The United Debacle Shows Airlines Have Given Up On The Free Market

The airline industry is hurtling toward monopoly.
Eduardo Munoz/Reuters

There was something missing in United Airlines’ response when police officers dragged a passenger from one of its planes.

Normally, when a company is the target of customers’ fury, it rolls out an explanation of how and why the awful things it does are simply capitalism’s natural course ― so normal, in other words, that to do things any other way would be wrong.

Yet amid United’s responsibility-skirting euphemisms (“I apologize for having to re-accommodate these customers,” is a newly minted addition to the PR-speak hall of infamy), the airline never turned to that last refuge of corporate scoundrels ― the free market ― to excuse its own police-assisted brutality.

This omission is all the more odd because there seems to be an easy free market solution within grasp: Just pay people enough money to get off the plane and take the next flight. Indeed, this is what airlines do all the time to get themselves out of a bind when the self-imposed (and profitable) practice of overbooking backfires.

While United did offer to pay, it reportedly stopped at $1000 before calling the cops. All the airline had to do, says the ghost of Milton Friedman, is offer a market clearing price!

But that assumes the airline industry broadly represents free-market principles. It doesn’t. It’s hurtling toward monopoly with regulatory blessing, foisting higher prices, fewer flights and crappier service on choice-bereft customers.
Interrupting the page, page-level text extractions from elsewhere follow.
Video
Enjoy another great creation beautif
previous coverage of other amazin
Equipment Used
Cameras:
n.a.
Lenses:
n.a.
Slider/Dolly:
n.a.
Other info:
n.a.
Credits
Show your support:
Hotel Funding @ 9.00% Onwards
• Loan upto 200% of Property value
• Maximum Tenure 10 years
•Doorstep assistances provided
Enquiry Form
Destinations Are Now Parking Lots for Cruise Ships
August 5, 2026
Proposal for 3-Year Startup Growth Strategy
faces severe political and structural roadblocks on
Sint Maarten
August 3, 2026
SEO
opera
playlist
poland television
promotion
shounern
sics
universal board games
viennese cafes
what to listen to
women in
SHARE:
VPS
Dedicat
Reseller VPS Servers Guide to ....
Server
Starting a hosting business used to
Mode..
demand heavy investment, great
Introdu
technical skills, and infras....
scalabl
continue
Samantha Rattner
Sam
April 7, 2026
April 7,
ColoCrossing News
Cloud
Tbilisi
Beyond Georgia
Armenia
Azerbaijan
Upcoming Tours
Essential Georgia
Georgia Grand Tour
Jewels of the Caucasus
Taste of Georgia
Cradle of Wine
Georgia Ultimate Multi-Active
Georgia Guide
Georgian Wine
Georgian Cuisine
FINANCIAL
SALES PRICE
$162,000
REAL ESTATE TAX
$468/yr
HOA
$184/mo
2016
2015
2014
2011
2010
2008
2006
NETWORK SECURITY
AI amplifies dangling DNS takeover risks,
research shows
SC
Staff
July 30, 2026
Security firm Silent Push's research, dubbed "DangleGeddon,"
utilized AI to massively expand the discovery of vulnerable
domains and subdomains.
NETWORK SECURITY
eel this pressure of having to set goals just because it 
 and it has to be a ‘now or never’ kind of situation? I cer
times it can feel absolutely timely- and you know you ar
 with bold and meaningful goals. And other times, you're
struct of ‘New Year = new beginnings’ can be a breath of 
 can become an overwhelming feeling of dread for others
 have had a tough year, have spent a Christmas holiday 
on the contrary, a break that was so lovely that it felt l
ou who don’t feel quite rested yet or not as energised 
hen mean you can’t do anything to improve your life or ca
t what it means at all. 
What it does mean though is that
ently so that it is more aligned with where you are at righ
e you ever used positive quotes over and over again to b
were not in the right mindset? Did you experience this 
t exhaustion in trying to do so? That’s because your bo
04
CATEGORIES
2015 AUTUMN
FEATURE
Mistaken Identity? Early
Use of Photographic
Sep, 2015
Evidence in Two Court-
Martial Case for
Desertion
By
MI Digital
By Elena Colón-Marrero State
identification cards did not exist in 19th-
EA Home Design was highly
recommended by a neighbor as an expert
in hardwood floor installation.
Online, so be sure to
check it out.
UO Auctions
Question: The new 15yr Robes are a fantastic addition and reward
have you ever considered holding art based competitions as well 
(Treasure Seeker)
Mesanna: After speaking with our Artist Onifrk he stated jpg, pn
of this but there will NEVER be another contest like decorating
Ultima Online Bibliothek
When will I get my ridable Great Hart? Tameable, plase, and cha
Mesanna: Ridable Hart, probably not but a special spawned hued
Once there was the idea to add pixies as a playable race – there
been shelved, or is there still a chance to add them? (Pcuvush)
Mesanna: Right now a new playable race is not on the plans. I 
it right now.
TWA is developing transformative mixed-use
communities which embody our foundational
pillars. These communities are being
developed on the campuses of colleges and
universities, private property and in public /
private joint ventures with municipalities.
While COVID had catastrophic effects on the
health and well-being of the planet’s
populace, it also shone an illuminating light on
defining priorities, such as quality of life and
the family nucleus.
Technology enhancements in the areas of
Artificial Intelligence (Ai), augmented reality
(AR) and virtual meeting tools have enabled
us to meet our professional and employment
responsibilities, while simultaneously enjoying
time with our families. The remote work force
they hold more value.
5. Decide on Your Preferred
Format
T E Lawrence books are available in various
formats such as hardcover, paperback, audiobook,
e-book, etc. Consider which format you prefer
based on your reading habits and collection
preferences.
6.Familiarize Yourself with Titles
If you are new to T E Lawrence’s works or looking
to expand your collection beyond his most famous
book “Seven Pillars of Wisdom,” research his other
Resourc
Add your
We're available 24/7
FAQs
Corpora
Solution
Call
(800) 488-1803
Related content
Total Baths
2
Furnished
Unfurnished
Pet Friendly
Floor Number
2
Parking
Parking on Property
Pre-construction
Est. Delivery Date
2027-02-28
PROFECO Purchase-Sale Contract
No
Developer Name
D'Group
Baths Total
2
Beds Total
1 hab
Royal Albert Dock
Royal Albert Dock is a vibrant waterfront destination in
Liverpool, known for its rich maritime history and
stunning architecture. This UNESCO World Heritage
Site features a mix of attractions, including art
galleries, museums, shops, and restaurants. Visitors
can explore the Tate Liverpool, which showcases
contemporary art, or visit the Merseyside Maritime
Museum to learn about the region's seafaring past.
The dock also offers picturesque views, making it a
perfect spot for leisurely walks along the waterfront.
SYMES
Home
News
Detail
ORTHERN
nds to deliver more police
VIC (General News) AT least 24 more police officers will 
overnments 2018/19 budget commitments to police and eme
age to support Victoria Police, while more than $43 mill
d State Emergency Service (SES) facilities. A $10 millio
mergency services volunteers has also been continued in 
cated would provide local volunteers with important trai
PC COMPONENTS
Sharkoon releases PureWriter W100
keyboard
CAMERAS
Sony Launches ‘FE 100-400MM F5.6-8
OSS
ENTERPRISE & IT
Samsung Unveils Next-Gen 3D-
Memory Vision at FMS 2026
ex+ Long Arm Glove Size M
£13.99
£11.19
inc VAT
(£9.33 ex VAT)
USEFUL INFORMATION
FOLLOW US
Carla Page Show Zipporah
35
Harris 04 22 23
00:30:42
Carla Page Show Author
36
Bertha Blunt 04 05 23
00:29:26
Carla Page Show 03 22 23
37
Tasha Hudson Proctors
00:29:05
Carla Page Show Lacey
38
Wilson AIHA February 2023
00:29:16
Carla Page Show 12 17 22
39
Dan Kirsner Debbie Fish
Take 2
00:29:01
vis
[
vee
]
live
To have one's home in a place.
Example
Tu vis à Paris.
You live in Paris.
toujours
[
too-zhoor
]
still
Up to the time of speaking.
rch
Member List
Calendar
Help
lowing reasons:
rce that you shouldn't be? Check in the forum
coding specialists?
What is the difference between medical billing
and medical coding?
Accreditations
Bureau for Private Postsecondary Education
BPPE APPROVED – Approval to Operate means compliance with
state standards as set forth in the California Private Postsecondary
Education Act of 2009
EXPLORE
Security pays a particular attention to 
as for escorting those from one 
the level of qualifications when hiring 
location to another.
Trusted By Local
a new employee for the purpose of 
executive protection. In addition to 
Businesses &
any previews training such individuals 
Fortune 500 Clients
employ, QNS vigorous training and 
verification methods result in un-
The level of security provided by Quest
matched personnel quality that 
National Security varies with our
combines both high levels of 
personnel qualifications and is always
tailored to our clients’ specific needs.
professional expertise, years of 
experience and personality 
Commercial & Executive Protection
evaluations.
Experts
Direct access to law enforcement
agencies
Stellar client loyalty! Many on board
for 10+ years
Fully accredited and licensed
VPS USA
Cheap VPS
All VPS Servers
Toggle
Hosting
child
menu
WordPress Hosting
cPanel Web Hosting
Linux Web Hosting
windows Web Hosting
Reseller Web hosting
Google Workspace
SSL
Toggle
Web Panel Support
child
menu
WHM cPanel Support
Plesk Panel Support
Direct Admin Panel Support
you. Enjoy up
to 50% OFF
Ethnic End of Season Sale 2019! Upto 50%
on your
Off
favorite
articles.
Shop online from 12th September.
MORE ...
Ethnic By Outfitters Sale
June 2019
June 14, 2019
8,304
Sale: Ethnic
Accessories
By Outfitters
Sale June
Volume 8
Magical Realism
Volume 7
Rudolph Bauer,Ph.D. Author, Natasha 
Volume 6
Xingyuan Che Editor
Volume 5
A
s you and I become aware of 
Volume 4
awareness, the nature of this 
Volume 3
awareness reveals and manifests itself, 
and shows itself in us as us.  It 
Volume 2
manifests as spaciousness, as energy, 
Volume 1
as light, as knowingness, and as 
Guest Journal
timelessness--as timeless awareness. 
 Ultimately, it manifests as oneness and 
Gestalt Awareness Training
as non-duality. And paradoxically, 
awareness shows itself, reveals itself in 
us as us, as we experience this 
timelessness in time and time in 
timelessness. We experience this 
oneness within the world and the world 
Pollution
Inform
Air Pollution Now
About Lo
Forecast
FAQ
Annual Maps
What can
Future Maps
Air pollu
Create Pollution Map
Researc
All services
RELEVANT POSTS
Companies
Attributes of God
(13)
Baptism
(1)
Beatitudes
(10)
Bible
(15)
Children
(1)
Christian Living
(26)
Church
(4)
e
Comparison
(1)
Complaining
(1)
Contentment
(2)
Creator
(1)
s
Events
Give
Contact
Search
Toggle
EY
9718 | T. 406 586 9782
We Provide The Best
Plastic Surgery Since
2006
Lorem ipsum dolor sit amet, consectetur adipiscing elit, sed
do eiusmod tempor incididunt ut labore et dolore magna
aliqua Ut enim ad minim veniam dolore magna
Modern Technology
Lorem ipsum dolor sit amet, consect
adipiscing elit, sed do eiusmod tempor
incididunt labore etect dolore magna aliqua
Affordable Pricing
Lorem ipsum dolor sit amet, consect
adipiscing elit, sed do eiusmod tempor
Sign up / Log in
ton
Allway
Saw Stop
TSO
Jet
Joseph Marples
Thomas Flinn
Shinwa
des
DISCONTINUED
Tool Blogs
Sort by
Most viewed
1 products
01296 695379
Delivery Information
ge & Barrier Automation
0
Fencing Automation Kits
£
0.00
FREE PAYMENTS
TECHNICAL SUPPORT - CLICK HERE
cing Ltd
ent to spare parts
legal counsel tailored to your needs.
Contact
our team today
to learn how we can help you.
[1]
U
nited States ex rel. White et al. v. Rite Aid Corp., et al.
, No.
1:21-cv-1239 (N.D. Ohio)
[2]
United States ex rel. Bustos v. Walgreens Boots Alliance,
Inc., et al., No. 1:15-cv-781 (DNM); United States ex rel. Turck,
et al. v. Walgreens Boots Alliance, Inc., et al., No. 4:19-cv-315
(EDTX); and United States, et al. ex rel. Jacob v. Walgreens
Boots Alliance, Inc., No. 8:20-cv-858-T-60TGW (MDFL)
In a competitive market, the falling fuel prices of the last few years should have led to cheaper tickets. But that hasn’t happened. Instead, as the number of big airlines has been cut in from nine to four, customers haven’t seen any benefit from cheap oil, and ticket prices have risen.

Airlines historically haven’t made much, if any, profit. Since 2000, every major airline except Southwest has declared bankruptcy. US Airways, which is merging with American, has done so twice. As the Financial Times’ Matt Klein notes, the last few years of profitability are not normal for an industry that has collectively lost billions of dollars over the last 50 years. Airlines’ current profits are a historical aberration that stems from using a lack of competition to exploit low oil prices. Rank-and-file employees are getting squeezed, too: Monopoly power hurts workers along with customers. Everyone involved is miserable and bound together by the threat of violence.

Rather than functioning as a tool to advance United Airlines’ “sadistic commitment to cost control,” as Klein notes, the government should actually enforce antitrust laws. Instead, after rejecting American Airlines’ proposed merger with US Airways, it approved the deal just three months later, after intense lobbying and revolving-door hiring.

The first step toward making things better is one the airline industry has already taken: Dispense with the corporate theology of idolized, naturally free markets.

This article has been updated to include additional information about airline profitability since deregulation in the 1970s.